GOES-L was launched aboard an International Launch Services Atlas IIA rocket, flying from Space Launch Complex 36A at the Cape Canaveral Air Force Station. The launch occurred at 07:07 UTC on 3 May. The launch was originally scheduled for 15 March 1999, however it was delayed to allow the Eutelsat W3 satellite to be launched first. Following this, it was rescheduled for 15 May. On 30 April, the Centaur upper stage of a Titan IV(401)B failed during the launch of USA-143. Since a version of the Centaur was also used on the Atlas II, the launch of GOES-L was delayed a week to ensure that the same problem would not affect its launch. Less than five days after the Titan failure, a Delta III failed to launch Orion 3. The failure occurred during the second stage restart, and as the Delta III and Atlas II both used RL10 engines on their second stages, this resulted in a further delay.
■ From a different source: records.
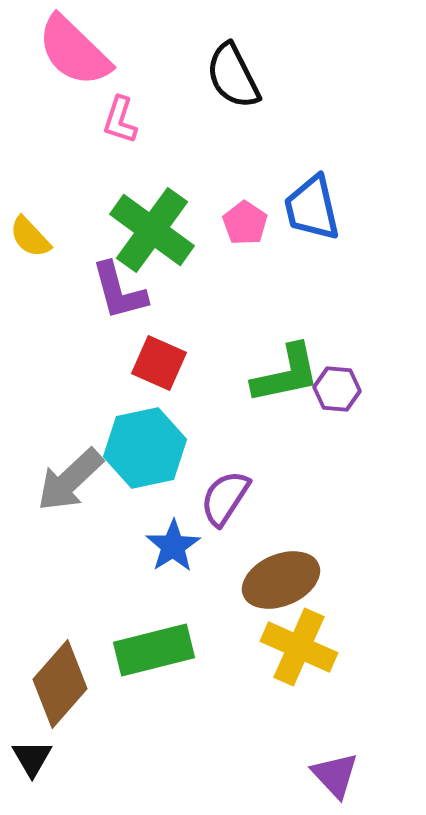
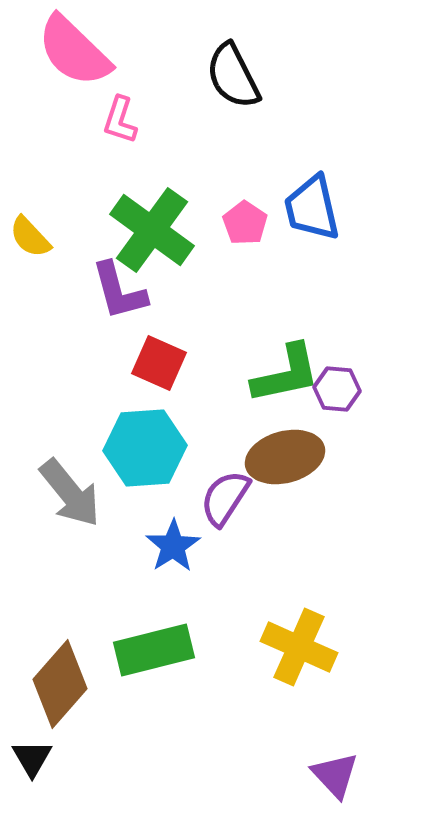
cyan hexagon: rotated 8 degrees clockwise
gray arrow: moved 13 px down; rotated 86 degrees counterclockwise
brown ellipse: moved 4 px right, 123 px up; rotated 8 degrees clockwise
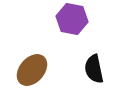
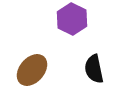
purple hexagon: rotated 16 degrees clockwise
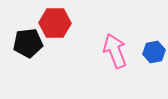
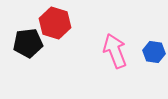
red hexagon: rotated 16 degrees clockwise
blue hexagon: rotated 20 degrees clockwise
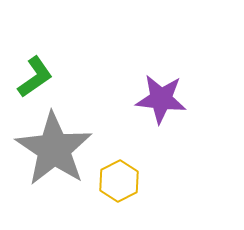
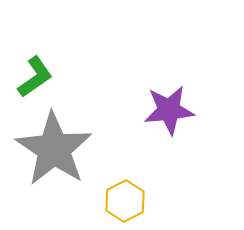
purple star: moved 8 px right, 11 px down; rotated 12 degrees counterclockwise
yellow hexagon: moved 6 px right, 20 px down
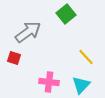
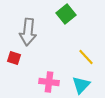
gray arrow: rotated 132 degrees clockwise
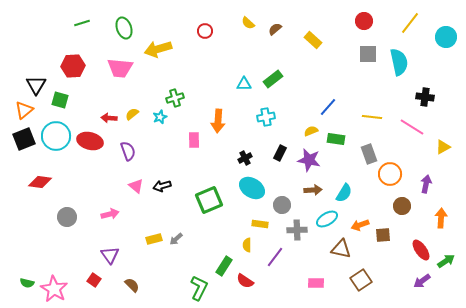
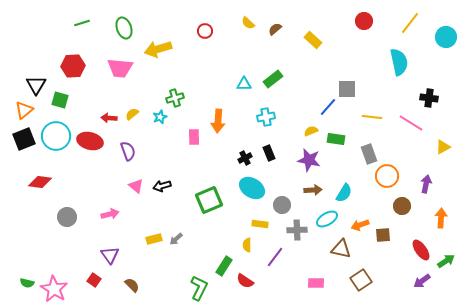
gray square at (368, 54): moved 21 px left, 35 px down
black cross at (425, 97): moved 4 px right, 1 px down
pink line at (412, 127): moved 1 px left, 4 px up
pink rectangle at (194, 140): moved 3 px up
black rectangle at (280, 153): moved 11 px left; rotated 49 degrees counterclockwise
orange circle at (390, 174): moved 3 px left, 2 px down
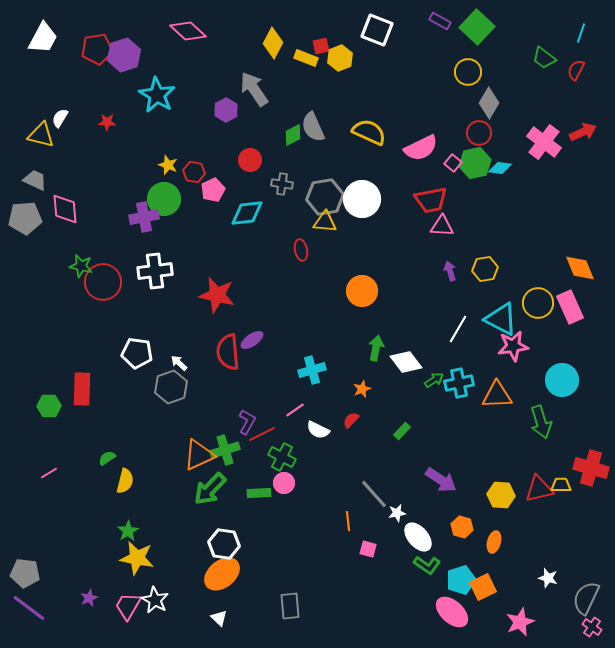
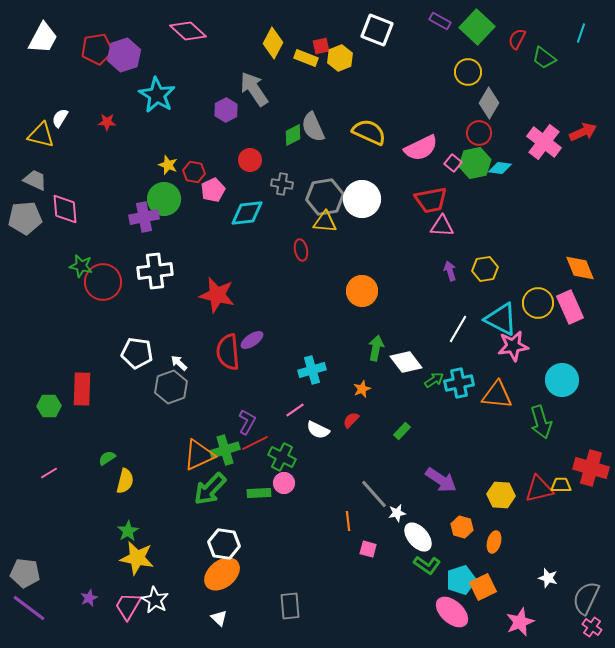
red semicircle at (576, 70): moved 59 px left, 31 px up
orange triangle at (497, 395): rotated 8 degrees clockwise
red line at (262, 434): moved 7 px left, 9 px down
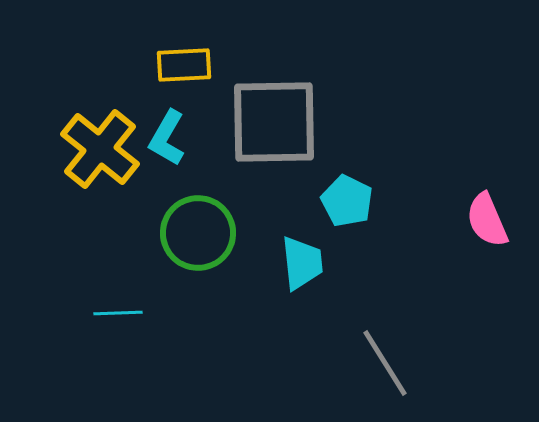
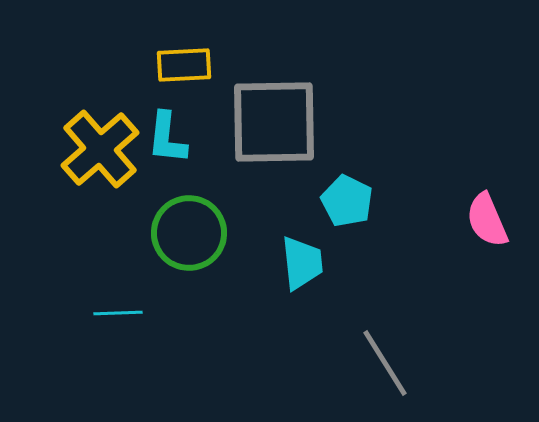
cyan L-shape: rotated 24 degrees counterclockwise
yellow cross: rotated 10 degrees clockwise
green circle: moved 9 px left
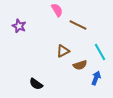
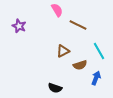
cyan line: moved 1 px left, 1 px up
black semicircle: moved 19 px right, 4 px down; rotated 16 degrees counterclockwise
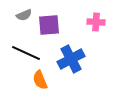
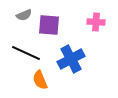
purple square: rotated 10 degrees clockwise
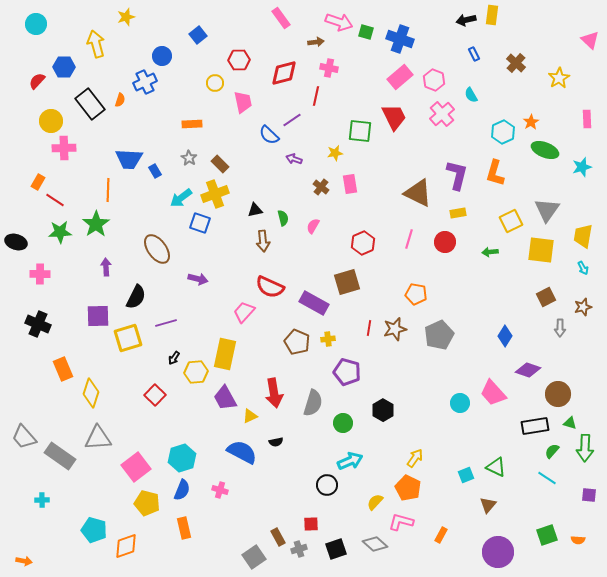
When the Centaur was cleared for flight in August 1999, GOES-L was rescheduled to launch in November. This then slipped to December in order to allow a UFO to launch ahead of it, before slipping again when a DSCS launch was added to the manifest. In January 2000, a launch date of 3 May was announced. In late April a range conflict with on mission STS-96 threatened to delay the launch, however the Shuttle was damaged by hail, necessitating a rollback to the Vehicle Assembly Building, so a delay to GOES-L was not necessary. The launch on 3 May occurred successfully, forty minutes into the launch window. At launch, the satellite had a mass of 2217 kg, and an expected operational lifespan of five years, although it carried fuel for longer. It was built by Space Systems/Loral, based on the LS-1300 satellite bus, and was the fourth of five GOES-I series satellites to be launched.

==Operations==
Following launch, GOES-11 was positioned in geostationary orbit at a longitude of 104° West for testing and on-orbit storage. In 2006, it was moved to 135° West to replace the GOES-10 satellite, which was about to run out of fuel. By the time it entered service, it had already been in orbit for a year past the end of its design life. Its late entry into service was partly because GOES-10 exceeded its design life by over six years, and partly because GOES-12 was brought into service ahead of GOES-11 in order to allow use of a new instrument that it carried.

On December 6, 2011, GOES-11 provided its final image and was replaced by GOES-15. On December 15, 2011, the booster was fired to move the satellite 185 mi above its previous orbit, and it was officially decommissioned on December 16, 2011.